Well, 2016.
Your time is nearly out, and it's tempting to say good riddance. To Brexit, to Trump, to experiencing the less pleasant sides of working in TV, to trying to leg it up a down escalator with my confidence and self belief; but in amongst the international bleakness there was much to celebrate - you brought many of my friends into marriage, gave me unforgettable memories with my best friend at Eurovision, and took me over 4,000 miles away to work in Guadeloupe.
I don't really know what to make of you. Even the most special moments and proudest achievements were a difficult and often emotionally painful struggle to reach, and in the last few months I feel like you've tried to unravel a lot of them. Friends are harder to hold onto, and the energy for the achievements I crave is harder to come by. But if there's anything your predecessors have taught me it's that the tough times - when we're most exposed to the unfairness and struggles of the world around us - that build us up and make us the people we really want to be. It's human to dwell on the negatives, but I can't ever forget that I have an amazing family, great friends and that I have been blessed with opportunities and privileges that so many people would love.
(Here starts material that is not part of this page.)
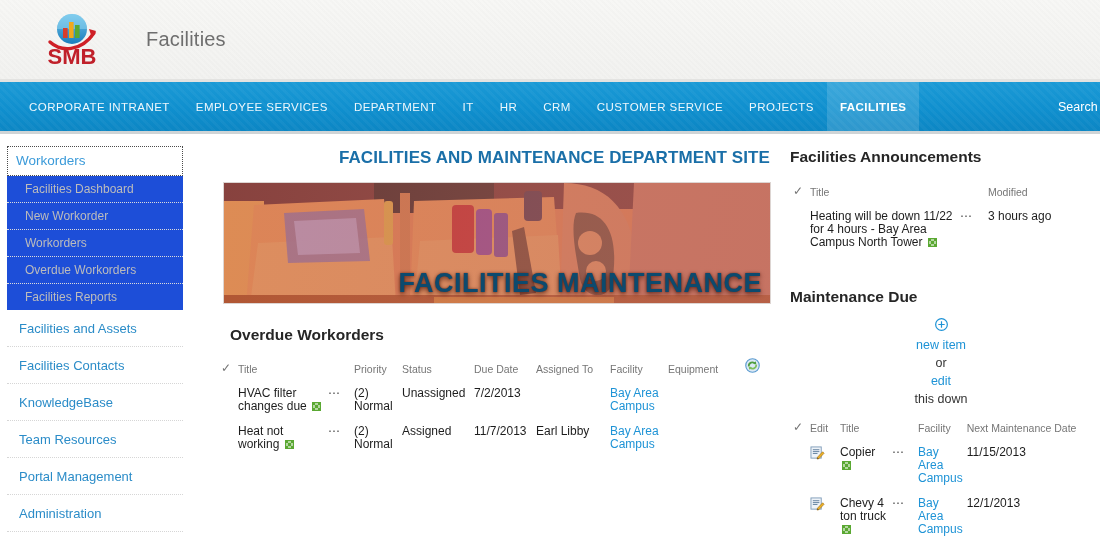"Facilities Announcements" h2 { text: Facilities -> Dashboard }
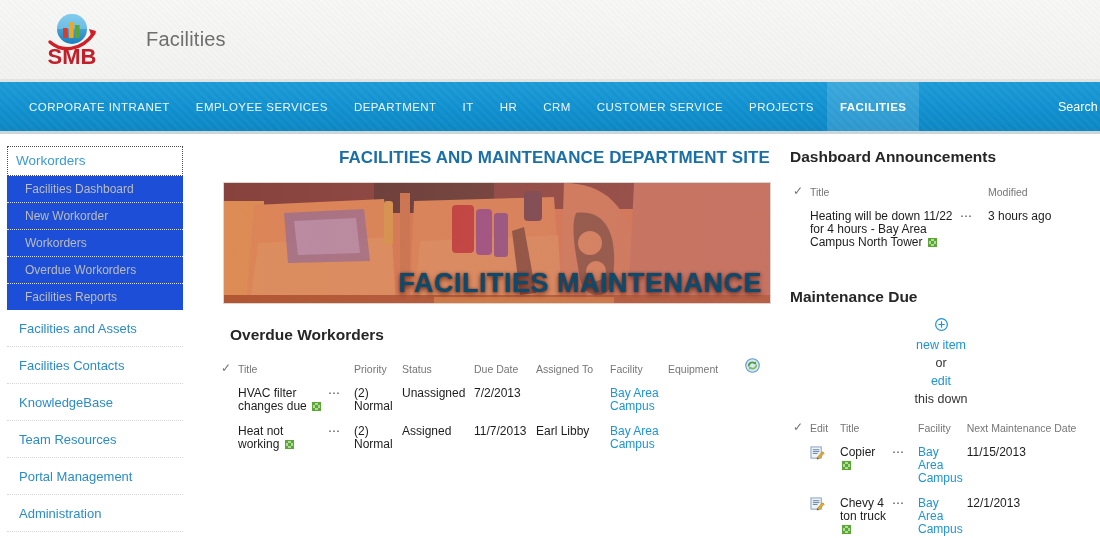"My Workorders" div.subnav-item { html: none -> <div>My Workorders</div> }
I got to visit two new countries, step up the assisting career ladder and meet some amazing people - and that's what I will remember you for.
For every person that didn't think I could do something, someone else took a huge risk on me. For every time the one putting me down was me, someone else told me otherwise. You taught me, through the best people in my life, how to love, care and laugh.
I think in the end, you were lost, scared and misunderstood, just like most of us. I hope we can learn your toughest of lessons and come together to help 2017 blossom through the ashes.